DATA FOR REVIEW below:

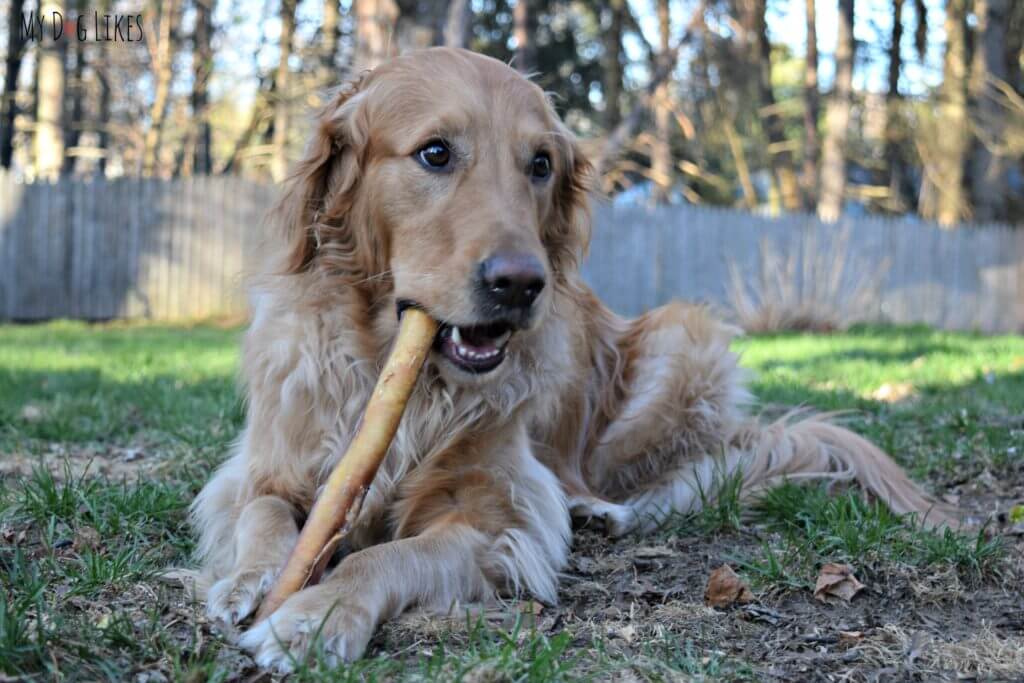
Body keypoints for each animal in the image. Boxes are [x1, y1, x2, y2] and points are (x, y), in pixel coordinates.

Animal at [192, 49, 950, 671]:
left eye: (540, 164)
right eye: (435, 153)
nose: (520, 284)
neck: (397, 370)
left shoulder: (501, 516)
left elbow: (387, 553)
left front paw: (314, 618)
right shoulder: (269, 462)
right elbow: (264, 510)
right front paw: (253, 579)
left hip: (685, 339)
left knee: (679, 477)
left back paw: (601, 510)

End of DATA FOR REVIEW.

→ **EXERCISE AIM**
The reply should consist of one number: how many lines of the material contain the word "left".

→ **TASK RESPONSE**
7